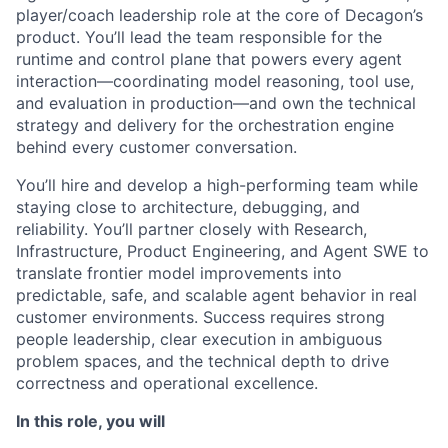
player/coach leadership role at the core of Decagon’s
product. You’ll lead the team responsible for the
runtime and control plane that powers every agent
interaction—coordinating model reasoning, tool use,
and evaluation in production—and own the technical
strategy and delivery for the orchestration engine
behind every customer conversation.
You’ll hire and develop a high-performing team while
staying close to architecture, debugging, and
reliability. You’ll partner closely with Research,
Infrastructure, Product Engineering, and Agent SWE to
translate frontier model improvements into
predictable, safe, and scalable agent behavior in real
customer environments. Success requires strong
people leadership, clear execution in ambiguous
problem spaces, and the technical depth to drive
correctness and operational excellence.
In this role, you will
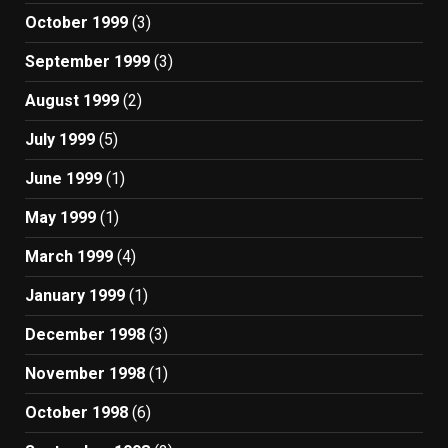
October 1999
(3)
September 1999
(3)
August 1999
(2)
July 1999
(5)
June 1999
(1)
May 1999
(1)
March 1999
(4)
January 1999
(1)
December 1998
(3)
November 1998
(1)
October 1998
(6)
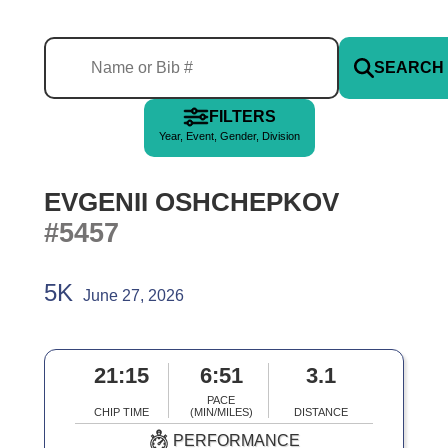
SEARCH
FILTERS
Year, Event, Gender, Division
EVGENII OSHCHEPKOV
#5457
5K
June 27, 2026
21:15
6:51
3.1
PACE
CHIP TIME
(MIN/MILES)
DISTANCE
PERFORMANCE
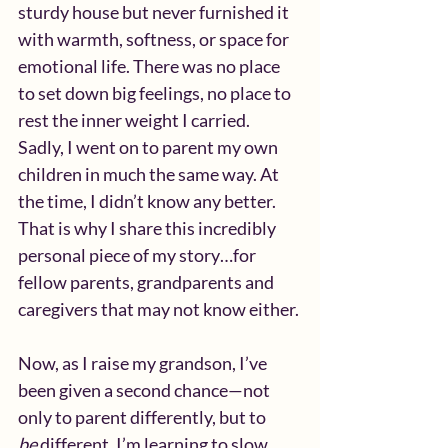
sturdy house but never furnished it 
with warmth, softness, or space for 
emotional life. There was no place 
to set down big feelings, no place to 
rest the inner weight I carried.  
Sadly, I went on to parent my own 
children in much the same way. At 
the time, I didn’t know any better.  
That is why I share this incredibly 
personal piece of my story…for 
fellow parents, grandparents and 
caregivers that may not know either.
Now, as I raise my grandson, I’ve 
been given a second chance—not 
only to parent differently, but to 
be
 different. I’m learning to slow 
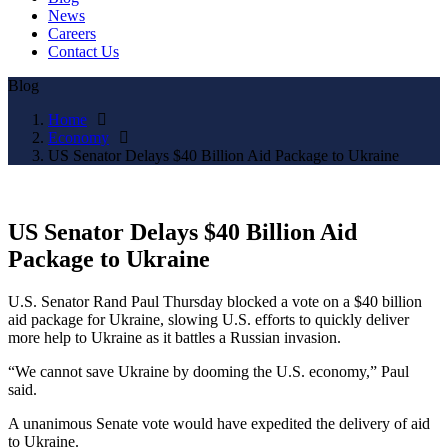
News
Careers
Contact Us
Blog
Home
Economy
US Senator Delays $40 Billion Aid Package to Ukraine
US Senator Delays $40 Billion Aid
Package to Ukraine
U.S. Senator Rand Paul Thursday blocked a vote on a $40 billion
aid package for Ukraine, slowing U.S. efforts to quickly deliver
more help to Ukraine as it battles a Russian invasion.
“We cannot save Ukraine by dooming the U.S. economy,” Paul
said.
A unanimous Senate vote would have expedited the delivery of aid
to Ukraine.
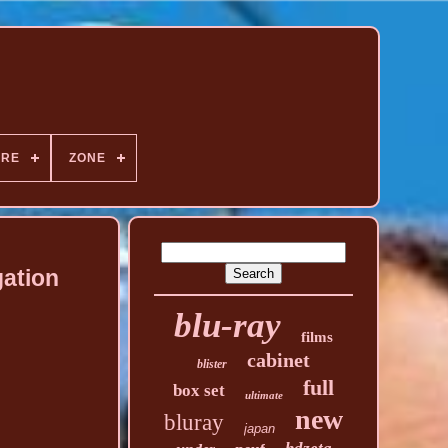
NRE
ZONE
gation
blu-ray
films
cabinet
blister
full
box set
ultimate
new
bluray
japan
• • •
Your task
Please return all of the entries word for word, excluding the pictures.

Task result
player/coach leadership role at the core of Decagon’s
product. You’ll lead the team responsible for the
runtime and control plane that powers every agent
interaction—coordinating model reasoning, tool use,
and evaluation in production—and own the technical
strategy and delivery for the orchestration engine
behind every customer conversation.
You’ll hire and develop a high-performing team while
staying close to architecture, debugging, and
reliability. You’ll partner closely with Research,
Infrastructure, Product Engineering, and Agent SWE to
translate frontier model improvements into
predictable, safe, and scalable agent behavior in real
customer environments. Success requires strong
people leadership, clear execution in ambiguous
problem spaces, and the technical depth to drive
correctness and operational excellence.
In this role, you will
October 1999
(3)
September 1999
(3)
August 1999
(2)
July 1999
(5)
June 1999
(1)
May 1999
(1)
March 1999
(4)
January 1999
(1)
December 1998
(3)
November 1998
(1)
October 1998
(6)
SEARCH
FILTERS
Year, Event, Gender, Division
EVGENII OSHCHEPKOV
#5457
5K
June 27, 2026
21:15
6:51
3.1
PACE
CHIP TIME
(MIN/MILES)
DISTANCE
PERFORMANCE
sturdy house but never furnished it 
with warmth, softness, or space for 
emotional life. There was no place 
to set down big feelings, no place to 
rest the inner weight I carried.  
Sadly, I went on to parent my own 
children in much the same way. At 
the time, I didn’t know any better.  
That is why I share this incredibly 
personal piece of my story…for 
fellow parents, grandparents and 
caregivers that may not know either.
Now, as I raise my grandson, I’ve 
been given a second chance—not 
only to parent differently, but to 
be
 different. I’m learning to slow 
News
Careers
Contact Us
Blog
Home
Economy
US Senator Delays $40 Billion Aid Package to Ukraine
US Senator Delays $40 Billion Aid
Package to Ukraine
U.S. Senator Rand Paul Thursday blocked a vote on a $40 billion
aid package for Ukraine, slowing U.S. efforts to quickly deliver
more help to Ukraine as it battles a Russian invasion.
“We cannot save Ukraine by dooming the U.S. economy,” Paul
said.
A unanimous Senate vote would have expedited the delivery of aid
to Ukraine.
NRE
ZONE
gation
blu-ray
films
cabinet
blister
full
box set
ultimate
new
bluray
japan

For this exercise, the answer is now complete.